--- START ---

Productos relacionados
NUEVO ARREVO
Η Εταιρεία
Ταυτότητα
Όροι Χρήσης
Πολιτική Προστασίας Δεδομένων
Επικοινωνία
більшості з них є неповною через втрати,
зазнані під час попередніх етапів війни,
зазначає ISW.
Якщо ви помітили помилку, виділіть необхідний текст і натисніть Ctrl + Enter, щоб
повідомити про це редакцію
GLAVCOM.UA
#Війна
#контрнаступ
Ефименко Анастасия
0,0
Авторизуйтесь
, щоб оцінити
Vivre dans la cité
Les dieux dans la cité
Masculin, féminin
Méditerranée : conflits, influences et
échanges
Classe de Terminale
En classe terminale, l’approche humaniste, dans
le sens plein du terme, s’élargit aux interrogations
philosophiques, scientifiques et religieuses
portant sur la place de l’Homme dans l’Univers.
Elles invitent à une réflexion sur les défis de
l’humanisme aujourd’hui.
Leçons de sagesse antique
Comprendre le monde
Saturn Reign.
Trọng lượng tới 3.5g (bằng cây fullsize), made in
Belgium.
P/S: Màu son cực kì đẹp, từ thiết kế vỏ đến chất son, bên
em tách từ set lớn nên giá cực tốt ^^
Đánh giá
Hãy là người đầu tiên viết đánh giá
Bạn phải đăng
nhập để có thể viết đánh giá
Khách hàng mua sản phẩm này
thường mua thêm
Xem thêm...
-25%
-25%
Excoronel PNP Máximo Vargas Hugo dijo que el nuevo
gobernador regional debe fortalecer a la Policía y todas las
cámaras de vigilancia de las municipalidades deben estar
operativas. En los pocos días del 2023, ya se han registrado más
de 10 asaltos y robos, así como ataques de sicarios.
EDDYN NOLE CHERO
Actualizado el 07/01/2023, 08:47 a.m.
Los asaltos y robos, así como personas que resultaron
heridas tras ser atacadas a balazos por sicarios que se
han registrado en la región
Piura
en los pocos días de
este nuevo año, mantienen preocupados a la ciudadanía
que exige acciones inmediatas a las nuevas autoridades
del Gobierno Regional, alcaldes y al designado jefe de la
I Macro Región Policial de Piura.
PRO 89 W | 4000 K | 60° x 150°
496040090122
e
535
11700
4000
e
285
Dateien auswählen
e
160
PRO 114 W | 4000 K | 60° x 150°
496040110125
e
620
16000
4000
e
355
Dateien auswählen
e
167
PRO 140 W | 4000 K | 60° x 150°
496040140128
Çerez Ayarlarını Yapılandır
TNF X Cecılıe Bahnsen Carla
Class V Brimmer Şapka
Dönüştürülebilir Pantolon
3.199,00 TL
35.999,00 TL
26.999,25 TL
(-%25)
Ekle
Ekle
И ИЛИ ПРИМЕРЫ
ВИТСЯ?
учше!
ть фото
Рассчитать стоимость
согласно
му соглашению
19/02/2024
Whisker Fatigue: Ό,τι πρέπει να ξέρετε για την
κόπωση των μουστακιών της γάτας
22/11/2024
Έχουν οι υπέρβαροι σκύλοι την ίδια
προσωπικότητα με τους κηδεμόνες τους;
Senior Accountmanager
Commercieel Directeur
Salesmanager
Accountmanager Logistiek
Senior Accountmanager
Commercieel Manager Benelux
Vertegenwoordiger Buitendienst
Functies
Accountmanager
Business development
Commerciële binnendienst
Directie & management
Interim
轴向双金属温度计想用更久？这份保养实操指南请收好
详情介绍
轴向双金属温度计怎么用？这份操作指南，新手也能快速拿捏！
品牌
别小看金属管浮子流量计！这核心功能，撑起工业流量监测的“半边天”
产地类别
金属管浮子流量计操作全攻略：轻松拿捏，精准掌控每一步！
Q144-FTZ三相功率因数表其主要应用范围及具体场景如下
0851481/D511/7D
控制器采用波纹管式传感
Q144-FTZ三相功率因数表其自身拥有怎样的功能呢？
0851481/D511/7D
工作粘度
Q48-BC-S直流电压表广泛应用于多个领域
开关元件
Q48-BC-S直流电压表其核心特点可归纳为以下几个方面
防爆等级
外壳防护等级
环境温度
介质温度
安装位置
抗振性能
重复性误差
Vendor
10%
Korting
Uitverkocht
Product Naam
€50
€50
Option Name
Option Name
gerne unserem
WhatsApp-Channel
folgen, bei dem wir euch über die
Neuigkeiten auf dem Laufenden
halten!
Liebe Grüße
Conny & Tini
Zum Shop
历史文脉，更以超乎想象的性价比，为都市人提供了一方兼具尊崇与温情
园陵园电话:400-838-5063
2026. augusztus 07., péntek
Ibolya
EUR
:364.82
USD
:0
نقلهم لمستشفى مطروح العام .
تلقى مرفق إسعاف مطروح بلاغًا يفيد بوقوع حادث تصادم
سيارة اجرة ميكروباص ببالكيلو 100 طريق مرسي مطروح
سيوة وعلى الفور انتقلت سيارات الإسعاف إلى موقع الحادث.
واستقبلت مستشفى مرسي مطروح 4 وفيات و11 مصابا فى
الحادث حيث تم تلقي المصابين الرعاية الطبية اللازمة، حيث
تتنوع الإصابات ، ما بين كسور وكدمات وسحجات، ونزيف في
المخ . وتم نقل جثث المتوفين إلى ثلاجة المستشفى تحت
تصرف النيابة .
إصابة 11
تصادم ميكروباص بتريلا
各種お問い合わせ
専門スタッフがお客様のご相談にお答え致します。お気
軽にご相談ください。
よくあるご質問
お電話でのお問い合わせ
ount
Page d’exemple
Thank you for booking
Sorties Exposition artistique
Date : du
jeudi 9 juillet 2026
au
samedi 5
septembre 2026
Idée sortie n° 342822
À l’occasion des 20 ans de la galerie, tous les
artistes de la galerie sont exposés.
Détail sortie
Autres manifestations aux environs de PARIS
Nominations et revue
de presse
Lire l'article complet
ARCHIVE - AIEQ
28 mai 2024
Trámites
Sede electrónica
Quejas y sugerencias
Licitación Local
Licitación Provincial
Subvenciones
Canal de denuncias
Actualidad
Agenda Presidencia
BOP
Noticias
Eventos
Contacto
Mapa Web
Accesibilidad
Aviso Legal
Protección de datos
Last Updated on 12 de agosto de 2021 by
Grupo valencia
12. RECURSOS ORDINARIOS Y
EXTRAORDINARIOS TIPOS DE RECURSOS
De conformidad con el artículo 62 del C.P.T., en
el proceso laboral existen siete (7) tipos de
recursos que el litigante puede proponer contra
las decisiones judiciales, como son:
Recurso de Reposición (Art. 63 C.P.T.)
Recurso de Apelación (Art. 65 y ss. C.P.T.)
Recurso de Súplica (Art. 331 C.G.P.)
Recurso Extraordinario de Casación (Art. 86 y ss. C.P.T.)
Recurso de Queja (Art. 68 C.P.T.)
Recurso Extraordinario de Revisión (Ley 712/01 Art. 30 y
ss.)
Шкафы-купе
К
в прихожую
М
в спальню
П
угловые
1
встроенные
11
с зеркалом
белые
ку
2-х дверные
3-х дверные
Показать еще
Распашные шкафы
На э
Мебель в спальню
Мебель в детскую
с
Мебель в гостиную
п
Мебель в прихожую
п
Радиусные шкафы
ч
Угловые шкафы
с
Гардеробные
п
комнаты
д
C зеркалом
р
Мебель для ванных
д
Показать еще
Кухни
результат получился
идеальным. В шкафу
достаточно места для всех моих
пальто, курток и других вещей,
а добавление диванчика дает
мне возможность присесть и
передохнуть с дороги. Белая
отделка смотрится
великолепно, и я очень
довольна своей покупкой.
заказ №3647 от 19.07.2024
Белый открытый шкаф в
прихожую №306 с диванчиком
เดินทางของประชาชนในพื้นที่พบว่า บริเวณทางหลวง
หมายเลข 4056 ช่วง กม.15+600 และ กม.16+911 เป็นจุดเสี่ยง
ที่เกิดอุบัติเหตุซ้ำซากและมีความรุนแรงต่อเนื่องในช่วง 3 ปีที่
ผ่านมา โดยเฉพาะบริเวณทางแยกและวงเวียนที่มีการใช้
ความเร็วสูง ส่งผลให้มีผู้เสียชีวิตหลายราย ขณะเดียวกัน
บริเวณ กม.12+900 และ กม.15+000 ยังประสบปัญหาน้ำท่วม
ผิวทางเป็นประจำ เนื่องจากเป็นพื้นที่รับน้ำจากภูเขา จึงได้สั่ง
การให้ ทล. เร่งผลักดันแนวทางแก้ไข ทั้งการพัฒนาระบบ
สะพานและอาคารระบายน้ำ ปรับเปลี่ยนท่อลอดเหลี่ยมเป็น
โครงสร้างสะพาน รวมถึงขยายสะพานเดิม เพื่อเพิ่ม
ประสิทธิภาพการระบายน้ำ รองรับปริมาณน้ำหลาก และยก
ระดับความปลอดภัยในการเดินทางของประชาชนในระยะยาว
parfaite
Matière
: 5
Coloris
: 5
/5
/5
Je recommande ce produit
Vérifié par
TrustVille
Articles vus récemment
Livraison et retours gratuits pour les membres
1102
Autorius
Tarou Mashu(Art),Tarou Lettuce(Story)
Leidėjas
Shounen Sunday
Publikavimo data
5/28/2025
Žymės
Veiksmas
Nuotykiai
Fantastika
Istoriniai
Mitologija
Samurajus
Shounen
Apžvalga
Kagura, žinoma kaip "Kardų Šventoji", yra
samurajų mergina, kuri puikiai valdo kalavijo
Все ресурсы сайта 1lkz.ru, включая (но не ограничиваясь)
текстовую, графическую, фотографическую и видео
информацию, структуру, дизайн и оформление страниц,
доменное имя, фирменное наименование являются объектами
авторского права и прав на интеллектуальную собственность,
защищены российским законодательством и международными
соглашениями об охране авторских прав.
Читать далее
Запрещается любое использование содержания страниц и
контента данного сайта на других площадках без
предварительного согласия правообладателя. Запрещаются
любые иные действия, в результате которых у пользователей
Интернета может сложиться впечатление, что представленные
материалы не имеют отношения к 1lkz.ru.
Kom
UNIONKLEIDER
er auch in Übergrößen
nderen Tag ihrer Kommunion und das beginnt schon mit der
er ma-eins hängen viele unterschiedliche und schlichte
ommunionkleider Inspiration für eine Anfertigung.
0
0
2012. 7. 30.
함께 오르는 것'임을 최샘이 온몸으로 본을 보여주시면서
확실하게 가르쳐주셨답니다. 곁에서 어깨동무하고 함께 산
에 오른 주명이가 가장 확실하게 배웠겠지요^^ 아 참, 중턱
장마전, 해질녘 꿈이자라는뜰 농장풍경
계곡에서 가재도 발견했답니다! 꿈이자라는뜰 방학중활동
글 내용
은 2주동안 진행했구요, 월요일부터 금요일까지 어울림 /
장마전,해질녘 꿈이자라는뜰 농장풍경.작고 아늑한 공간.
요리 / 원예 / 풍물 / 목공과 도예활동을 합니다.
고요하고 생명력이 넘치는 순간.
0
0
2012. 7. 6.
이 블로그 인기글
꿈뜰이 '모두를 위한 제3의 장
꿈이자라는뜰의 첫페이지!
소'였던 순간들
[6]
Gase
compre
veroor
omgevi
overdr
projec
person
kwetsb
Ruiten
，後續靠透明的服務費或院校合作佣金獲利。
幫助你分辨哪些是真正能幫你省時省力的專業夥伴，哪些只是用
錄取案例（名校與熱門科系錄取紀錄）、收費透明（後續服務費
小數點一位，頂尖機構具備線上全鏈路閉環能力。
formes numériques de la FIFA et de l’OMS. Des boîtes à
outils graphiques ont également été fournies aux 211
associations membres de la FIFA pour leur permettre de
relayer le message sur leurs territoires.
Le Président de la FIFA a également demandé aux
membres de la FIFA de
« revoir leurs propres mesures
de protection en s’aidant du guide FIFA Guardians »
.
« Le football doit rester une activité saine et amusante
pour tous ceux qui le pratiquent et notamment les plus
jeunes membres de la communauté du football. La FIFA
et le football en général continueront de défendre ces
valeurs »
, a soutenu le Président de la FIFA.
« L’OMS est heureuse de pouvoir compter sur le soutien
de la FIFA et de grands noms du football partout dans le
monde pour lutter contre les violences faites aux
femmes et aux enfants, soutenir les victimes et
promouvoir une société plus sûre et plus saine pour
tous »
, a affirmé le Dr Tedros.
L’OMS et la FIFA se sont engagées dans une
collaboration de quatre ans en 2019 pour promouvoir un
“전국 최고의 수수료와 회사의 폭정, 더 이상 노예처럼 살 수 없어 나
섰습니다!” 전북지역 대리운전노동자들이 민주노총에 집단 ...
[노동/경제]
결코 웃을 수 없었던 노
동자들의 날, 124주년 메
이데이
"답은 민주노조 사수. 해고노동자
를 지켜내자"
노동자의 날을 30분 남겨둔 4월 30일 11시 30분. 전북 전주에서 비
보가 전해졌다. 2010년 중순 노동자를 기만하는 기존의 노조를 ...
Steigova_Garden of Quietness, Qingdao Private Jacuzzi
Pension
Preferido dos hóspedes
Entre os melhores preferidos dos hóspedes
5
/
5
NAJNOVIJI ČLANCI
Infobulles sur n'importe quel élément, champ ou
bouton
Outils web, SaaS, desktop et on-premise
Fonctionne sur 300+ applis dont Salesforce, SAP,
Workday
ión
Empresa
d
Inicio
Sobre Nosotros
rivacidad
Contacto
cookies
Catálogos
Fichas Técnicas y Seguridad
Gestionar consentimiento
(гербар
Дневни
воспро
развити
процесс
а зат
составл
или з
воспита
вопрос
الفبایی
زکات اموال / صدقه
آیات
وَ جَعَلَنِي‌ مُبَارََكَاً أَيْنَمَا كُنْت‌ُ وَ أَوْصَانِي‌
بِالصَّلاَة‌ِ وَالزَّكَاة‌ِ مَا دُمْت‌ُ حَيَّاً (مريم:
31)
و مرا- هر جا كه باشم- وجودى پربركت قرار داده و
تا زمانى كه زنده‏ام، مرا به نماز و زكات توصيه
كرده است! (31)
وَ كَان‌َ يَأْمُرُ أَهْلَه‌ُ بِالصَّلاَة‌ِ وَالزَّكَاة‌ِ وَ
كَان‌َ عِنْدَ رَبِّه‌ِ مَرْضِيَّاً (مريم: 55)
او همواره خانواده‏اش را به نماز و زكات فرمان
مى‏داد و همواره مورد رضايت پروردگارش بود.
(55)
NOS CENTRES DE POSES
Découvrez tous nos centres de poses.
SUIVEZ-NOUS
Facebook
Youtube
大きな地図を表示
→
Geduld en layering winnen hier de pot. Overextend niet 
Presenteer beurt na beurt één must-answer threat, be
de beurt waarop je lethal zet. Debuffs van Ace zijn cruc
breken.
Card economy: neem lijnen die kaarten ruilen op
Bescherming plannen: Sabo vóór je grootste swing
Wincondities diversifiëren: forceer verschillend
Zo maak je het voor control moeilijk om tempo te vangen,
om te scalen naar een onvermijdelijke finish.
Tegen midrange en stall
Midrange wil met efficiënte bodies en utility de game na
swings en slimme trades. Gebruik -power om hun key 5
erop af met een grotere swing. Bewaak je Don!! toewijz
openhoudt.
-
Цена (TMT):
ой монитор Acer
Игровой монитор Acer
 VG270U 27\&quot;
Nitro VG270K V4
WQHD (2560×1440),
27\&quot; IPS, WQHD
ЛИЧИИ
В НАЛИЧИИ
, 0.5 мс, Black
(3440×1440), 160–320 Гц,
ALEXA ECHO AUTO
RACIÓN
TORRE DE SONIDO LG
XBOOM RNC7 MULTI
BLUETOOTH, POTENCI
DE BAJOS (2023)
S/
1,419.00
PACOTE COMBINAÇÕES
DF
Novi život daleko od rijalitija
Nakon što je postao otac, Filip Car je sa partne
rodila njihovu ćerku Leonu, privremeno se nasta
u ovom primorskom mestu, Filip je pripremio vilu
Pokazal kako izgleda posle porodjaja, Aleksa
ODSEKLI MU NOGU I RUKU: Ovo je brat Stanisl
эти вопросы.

--- END ---

*EXERCISE INSTRUCTIONS*:
Copy out the lines of the records above, from the first line through the line containing "gobernador regional debe".

*EXERCISE SOLUTION*:
Productos relacionados
NUEVO ARREVO
Η Εταιρεία
Ταυτότητα
Όροι Χρήσης
Πολιτική Προστασίας Δεδομένων
Επικοινωνία
більшості з них є неповною через втрати,
зазнані під час попередніх етапів війни,
зазначає ISW.
Якщо ви помітили помилку, виділіть необхідний текст і натисніть Ctrl + Enter, щоб
повідомити про це редакцію
GLAVCOM.UA
#Війна
#контрнаступ
Ефименко Анастасия
0,0
Авторизуйтесь
, щоб оцінити
Vivre dans la cité
Les dieux dans la cité
Masculin, féminin
Méditerranée : conflits, influences et
échanges
Classe de Terminale
En classe terminale, l’approche humaniste, dans
le sens plein du terme, s’élargit aux interrogations
philosophiques, scientifiques et religieuses
portant sur la place de l’Homme dans l’Univers.
Elles invitent à une réflexion sur les défis de
l’humanisme aujourd’hui.
Leçons de sagesse antique
Comprendre le monde
Saturn Reign.
Trọng lượng tới 3.5g (bằng cây fullsize), made in
Belgium.
P/S: Màu son cực kì đẹp, từ thiết kế vỏ đến chất son, bên
em tách từ set lớn nên giá cực tốt ^^
Đánh giá
Hãy là người đầu tiên viết đánh giá
Bạn phải đăng
nhập để có thể viết đánh giá
Khách hàng mua sản phẩm này
thường mua thêm
Xem thêm...
-25%
-25%
Excoronel PNP Máximo Vargas Hugo dijo que el nuevo
gobernador regional debe fortalecer a la Policía y todas las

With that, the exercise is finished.